Brief:
Return the records from the first line through the line containing "left shoulder: (77, 112)", and leave out the pictures.

[Input data]

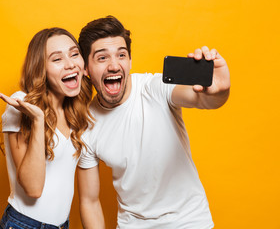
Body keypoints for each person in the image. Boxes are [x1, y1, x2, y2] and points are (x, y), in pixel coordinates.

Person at [77, 16, 230, 229]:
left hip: (189, 222)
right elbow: (89, 201)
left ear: (129, 60)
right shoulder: (86, 124)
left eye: (121, 55)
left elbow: (204, 99)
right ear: (85, 67)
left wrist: (219, 90)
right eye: (102, 58)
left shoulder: (155, 87)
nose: (114, 65)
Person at [0, 27, 93, 229]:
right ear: (41, 68)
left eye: (74, 54)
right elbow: (33, 189)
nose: (70, 64)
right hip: (24, 224)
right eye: (57, 59)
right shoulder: (22, 103)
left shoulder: (77, 112)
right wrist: (38, 121)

[/Input data]

Answer to this task:
Body keypoints for each person in the image. Boxes are [x1, y1, x2, y2] and points are (x, y), in pixel coordinates.

Person at [77, 16, 230, 229]:
left hip: (189, 222)
right elbow: (89, 201)
left ear: (129, 60)
right shoulder: (86, 124)
left eye: (121, 55)
left elbow: (204, 99)
right ear: (85, 67)
left wrist: (219, 90)
right eye: (102, 58)
left shoulder: (155, 87)
nose: (114, 65)
Person at [0, 27, 93, 229]:
right ear: (41, 68)
left eye: (74, 54)
right elbow: (33, 189)
nose: (70, 64)
right hip: (24, 224)
right eye: (57, 59)
right shoulder: (22, 103)
left shoulder: (77, 112)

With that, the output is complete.